As we consider the product development process, we need to consider the life cycle of a product. Most products live for at least several years, and will go through several software iterations. If we can update the software components we use, then we can add value to the product in the form of new or updated drivers to support new peripherals, new libraries, performance improvements, etc. But we are dealing with millions of lines of source code, so we must have an efficient way to deal with software projects of this size. The below Figure 2, below, illustrates how you might organize a typical project. Notice we can pull updates from the U-boot and Kernel source trees at any time in the development process. We might have an outside team working an application, and we then easily synchronize the repositories when it makes sense.
There are many other design flows possible. Once you have the ability to support multiple branches and repositories easily, it becomes trivial to implement a staging/testing repository for QA processes, maintenance repositories for supporting old releases, etc.
Cheap Branches
The last feature discussed in this article is that of cheap branches. Just as Git excels in allowing us easily integrate changes from multiple repositories at a team level, Git also allows us to easily work with multiple branches at the personal developer level. This is a revolutionary feature, and perhaps has to be experienced to be fully appreciated. With SVN, branching and merging is painful; therefore branches are not used a lot. In Git, branches are easy, therefore branching is naturally encouraged. Below is a typical flow of development.
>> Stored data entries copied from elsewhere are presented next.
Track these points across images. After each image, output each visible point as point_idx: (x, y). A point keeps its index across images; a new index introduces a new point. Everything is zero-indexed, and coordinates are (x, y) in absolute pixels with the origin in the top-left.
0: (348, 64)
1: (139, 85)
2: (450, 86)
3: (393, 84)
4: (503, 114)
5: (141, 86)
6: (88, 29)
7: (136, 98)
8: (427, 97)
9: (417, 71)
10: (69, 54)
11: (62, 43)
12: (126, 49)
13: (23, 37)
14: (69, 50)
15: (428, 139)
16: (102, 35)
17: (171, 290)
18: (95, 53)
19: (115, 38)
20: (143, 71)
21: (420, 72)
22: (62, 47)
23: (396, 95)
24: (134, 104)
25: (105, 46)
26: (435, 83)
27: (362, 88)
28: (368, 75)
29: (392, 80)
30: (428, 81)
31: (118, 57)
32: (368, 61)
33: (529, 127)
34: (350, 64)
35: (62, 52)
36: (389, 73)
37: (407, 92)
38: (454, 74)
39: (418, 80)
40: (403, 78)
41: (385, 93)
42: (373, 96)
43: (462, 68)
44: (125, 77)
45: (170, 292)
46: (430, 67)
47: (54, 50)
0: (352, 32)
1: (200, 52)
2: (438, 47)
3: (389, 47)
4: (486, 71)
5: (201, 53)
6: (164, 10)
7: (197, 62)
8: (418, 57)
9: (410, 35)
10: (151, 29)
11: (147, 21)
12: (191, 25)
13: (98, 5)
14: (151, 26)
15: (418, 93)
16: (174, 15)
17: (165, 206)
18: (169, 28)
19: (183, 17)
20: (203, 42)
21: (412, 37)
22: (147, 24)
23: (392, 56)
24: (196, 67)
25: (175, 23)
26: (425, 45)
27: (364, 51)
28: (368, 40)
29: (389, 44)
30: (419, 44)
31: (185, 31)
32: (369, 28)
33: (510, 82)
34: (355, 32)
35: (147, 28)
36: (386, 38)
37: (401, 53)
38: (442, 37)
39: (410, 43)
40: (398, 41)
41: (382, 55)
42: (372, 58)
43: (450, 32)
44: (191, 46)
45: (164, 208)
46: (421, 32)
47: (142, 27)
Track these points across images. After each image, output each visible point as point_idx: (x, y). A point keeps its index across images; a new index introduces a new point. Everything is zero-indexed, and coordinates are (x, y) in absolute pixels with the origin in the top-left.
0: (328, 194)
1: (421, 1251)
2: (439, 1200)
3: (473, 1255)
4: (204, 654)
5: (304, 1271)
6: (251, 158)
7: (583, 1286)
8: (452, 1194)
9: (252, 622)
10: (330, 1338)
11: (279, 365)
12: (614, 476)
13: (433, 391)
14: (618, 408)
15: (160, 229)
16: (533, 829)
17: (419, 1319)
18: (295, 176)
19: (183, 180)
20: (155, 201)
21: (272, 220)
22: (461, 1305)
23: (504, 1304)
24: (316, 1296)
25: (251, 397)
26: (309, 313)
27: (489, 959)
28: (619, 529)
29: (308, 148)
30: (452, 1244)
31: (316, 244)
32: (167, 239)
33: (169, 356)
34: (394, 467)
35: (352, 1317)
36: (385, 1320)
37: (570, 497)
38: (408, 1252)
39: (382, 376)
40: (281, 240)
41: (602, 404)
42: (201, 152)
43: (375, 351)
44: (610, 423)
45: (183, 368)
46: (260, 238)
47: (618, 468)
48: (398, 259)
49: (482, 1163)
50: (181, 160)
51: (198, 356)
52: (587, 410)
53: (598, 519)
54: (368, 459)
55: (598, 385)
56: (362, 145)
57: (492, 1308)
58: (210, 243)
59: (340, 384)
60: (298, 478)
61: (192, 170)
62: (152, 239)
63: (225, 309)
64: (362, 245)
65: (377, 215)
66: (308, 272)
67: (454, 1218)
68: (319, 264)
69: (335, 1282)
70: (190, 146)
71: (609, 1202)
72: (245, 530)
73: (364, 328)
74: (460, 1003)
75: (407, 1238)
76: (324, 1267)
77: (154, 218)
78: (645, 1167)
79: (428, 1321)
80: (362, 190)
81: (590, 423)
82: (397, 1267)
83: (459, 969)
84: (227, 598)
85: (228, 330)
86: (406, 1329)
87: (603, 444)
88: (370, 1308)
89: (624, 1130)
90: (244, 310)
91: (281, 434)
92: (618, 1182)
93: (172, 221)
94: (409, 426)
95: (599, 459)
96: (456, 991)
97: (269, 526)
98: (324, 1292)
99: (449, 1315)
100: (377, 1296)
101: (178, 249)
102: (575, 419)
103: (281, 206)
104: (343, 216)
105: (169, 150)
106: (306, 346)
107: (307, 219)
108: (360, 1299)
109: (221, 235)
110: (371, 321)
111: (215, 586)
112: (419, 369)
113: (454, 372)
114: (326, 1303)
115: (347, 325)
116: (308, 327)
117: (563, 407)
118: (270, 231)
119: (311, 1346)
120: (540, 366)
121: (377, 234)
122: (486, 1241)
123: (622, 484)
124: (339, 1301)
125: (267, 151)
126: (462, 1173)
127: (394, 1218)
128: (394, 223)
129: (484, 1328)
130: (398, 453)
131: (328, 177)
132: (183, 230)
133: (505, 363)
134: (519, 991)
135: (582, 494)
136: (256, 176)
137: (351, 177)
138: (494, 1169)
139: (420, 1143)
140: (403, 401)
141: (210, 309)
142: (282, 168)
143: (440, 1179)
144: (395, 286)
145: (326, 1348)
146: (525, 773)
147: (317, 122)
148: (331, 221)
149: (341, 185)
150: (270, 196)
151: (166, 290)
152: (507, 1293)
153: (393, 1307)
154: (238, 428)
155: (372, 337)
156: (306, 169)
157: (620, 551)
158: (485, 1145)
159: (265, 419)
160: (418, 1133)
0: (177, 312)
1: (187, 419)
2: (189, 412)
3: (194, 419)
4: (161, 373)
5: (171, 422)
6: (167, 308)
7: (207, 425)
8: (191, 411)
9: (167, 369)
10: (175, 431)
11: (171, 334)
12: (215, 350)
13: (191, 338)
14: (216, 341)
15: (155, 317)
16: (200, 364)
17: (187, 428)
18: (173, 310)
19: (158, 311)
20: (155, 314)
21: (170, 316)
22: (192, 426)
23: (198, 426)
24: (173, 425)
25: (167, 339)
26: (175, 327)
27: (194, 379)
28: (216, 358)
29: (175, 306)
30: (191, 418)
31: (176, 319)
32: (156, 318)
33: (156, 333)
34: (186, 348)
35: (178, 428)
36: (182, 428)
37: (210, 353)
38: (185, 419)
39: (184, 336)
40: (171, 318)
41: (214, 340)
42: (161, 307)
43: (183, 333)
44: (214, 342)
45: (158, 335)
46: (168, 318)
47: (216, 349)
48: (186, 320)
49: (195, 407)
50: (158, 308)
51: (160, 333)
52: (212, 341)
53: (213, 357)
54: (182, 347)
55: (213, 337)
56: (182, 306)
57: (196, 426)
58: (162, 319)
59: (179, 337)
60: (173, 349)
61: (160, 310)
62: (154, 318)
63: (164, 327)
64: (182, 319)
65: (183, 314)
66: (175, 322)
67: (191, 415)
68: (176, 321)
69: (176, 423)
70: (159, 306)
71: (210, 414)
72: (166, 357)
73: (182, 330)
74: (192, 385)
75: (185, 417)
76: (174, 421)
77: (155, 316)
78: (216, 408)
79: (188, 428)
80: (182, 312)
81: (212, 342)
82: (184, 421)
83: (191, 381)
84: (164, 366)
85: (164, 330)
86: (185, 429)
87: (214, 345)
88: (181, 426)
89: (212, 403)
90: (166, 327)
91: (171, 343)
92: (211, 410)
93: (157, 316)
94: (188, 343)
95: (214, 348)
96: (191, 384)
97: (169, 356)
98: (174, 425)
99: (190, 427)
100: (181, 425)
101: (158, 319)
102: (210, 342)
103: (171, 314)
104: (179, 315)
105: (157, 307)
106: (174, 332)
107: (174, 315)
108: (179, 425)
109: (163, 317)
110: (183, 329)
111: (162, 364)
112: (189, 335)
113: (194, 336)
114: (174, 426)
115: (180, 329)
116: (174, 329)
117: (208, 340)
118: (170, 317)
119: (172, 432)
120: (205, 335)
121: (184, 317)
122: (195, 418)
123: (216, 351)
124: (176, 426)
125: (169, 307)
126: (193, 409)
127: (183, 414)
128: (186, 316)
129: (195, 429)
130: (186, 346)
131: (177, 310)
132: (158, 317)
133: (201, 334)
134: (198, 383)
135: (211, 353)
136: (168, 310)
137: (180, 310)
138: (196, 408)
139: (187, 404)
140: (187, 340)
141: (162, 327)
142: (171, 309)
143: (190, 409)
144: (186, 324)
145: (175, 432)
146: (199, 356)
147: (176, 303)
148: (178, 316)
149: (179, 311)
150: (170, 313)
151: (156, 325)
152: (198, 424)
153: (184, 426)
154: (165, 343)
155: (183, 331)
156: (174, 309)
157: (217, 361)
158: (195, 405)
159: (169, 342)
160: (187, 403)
In this case, a developer is working on a performance improvement that is largely experimental — depending how it works out, it may or may not be used. So he starts a branch and experiments with various changes. As he goes along, he makes nice granular commits that are easy to follow. He may reach a dead-end, delete the branch and start a new one. In this middle of this development, his boss asks him to make a quick bug fix. He checks out master, makes the change, switches back to the branch and keeps working. The switching between branches takes seconds and is very easy. Finally, he has some performance changes he is happy with. He merges master to his perf-improvement branch and tests his changes with the latest master changes. Everything looks good, so he then merges his branch to master. Git makes this type of development flow natural and easy. Because branching is painful in SVN, changes tend to be made in large commits that are difficult to understand.
The ability to keep separate tasks isolated is analogous to having a clean, neat desk with only one thing on it, or having a messy desk with a half a dozen different projects going at once. Git is a tool to help maintain different working contexts, and it allows work to be staged in a natural flow. In the end, Git will change how you work.